Heroin use is becoming more and more popular throughout the country, growing in prevalence in areas as diverse as downtown New York, rural Oklahoma, the backwoods of the Appalachian Mountains and the desert regions of the Southwest. Part of this growing problem stems from the increasing popularity of abusing prescription drugs–four out of five recent initiates to the world of heroin abuse arrived there by way of prescription drugs.
They switch to heroin when they find that it’s cheaper and easier to gain access to than prescription pills (which are more highly regulated and restricted), but has a very similar chemical structure. Because of this, more and more demographics of people are falling victim to heroin’s siren song. Even suburban kids can get hooked on prescription pain meds, mistakenly thinking that because they’re prescribed by a doctor (perhaps to one of their parents) they must be safe. Then it’s a short step to heroin abuse. This may be even more true for teens, since they have limited cash flow and may be too embarrassed or scared to seek help after getting hooked on prescription meds.
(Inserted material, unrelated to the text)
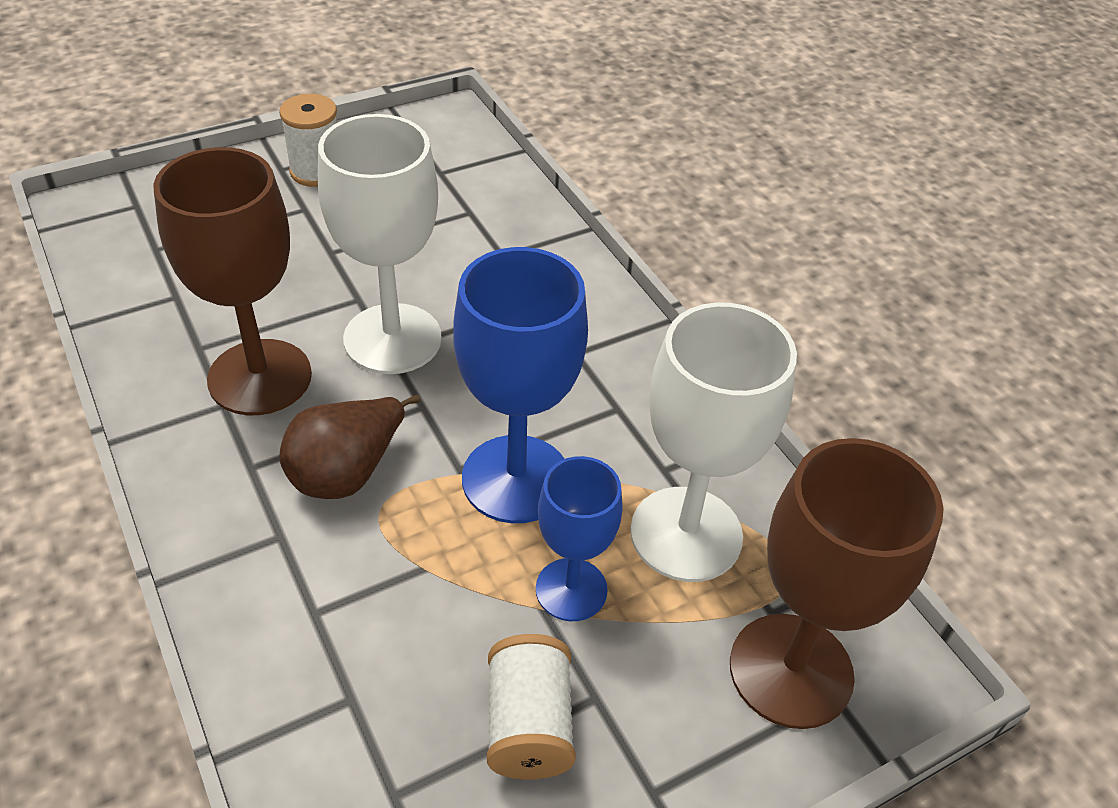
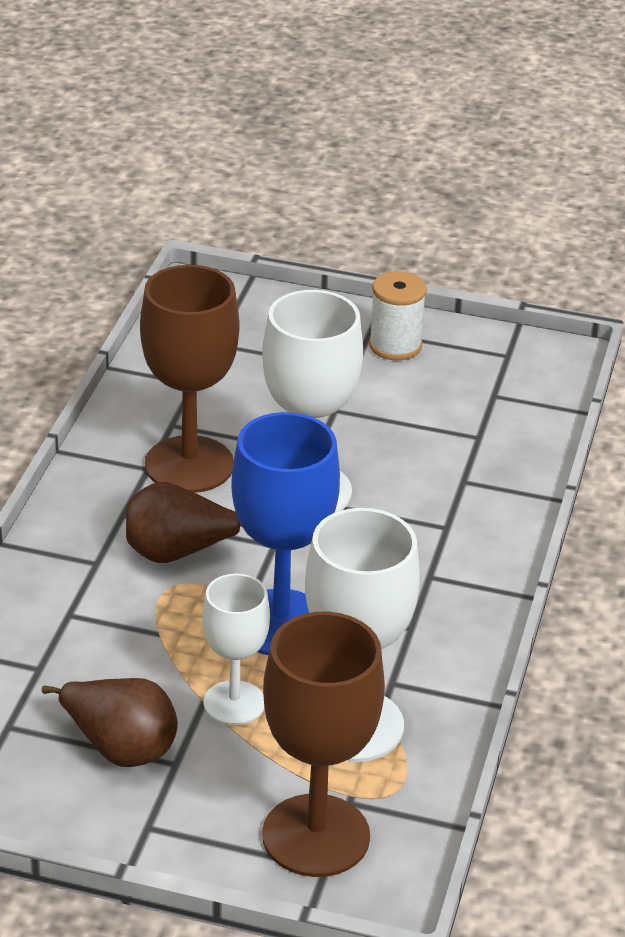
camera: 45 degrees right, 10 degrees down
white spool [487,634,576,780] -> brown pear [42,678,178,767]
blue goblet [536,456,623,621] -> white goblet [202,574,270,725]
THE PARTICULAR DANGER TO STUDENT ATHLETES
High school sports can be incredibly competitive and aggressive—especially for students who have dreams of being recruited onto a good college team. Teen athletes are injured at about the same rate that adult athletes are, but with the added physical stress that their bodies are still growing. This can lead to increased risk of injuries to the tendons, muscles and growth plates (located at the end of bones). In addition to this, teens are susceptible to peer pressure. This can lead them to keep playing with an injury that they really should be allowing to rest.
When a teen athlete is dealing with a major sports injury, they will likely be prescribed high-strength painkillers. Because of the pressure to get back on the field for “the big game,” the teen may rely on the prescription meds longer than recommended. Or he may hear from friends that when crushed and snorted, these medications produce a fairly epic high. However, it’s not possible to get too many refills on a prescription pain med before the doctor starts to raise an eyebrow. Black market pain pills are expensive—up to $80 for a single pill in the Milwaukee, Wisconsin area. When the teen athlete hears that heroin can be purchased in many areas for only about $15 per bag, it opens the door to heroin abuse.
“STEVE,” A CASE STUDY
Wisconsin is one of the hotbeds of heroin use right now, and that’s the area from which a former teen athlete is speaking out, attempting to prevent others from falling into the same trap that he did. “Steve,” as he asked to be called in order to protect his identity, was a high school football player who suffered a sports injury for which he was prescribed vicodin.
Steve experienced one of the common effects of opioid use, which is the feeling of being faster, stronger and otherwise “better” than he was without the drugs. He says in reality, they harmed his performance—but he wasn’t able to see that until after the abuse stopped.
He began to raid the medicine cabinets of friends, and even sold pills to other students to support his own addiction. Since high school, Steve continued to struggle with his addiction, falling in and out of rehab, being kicked out of several homes, and fighting the constant battle against the temptation of addiction. He has made it his life’s mission to advocate against heroin use so others can avoid the trap he fell into.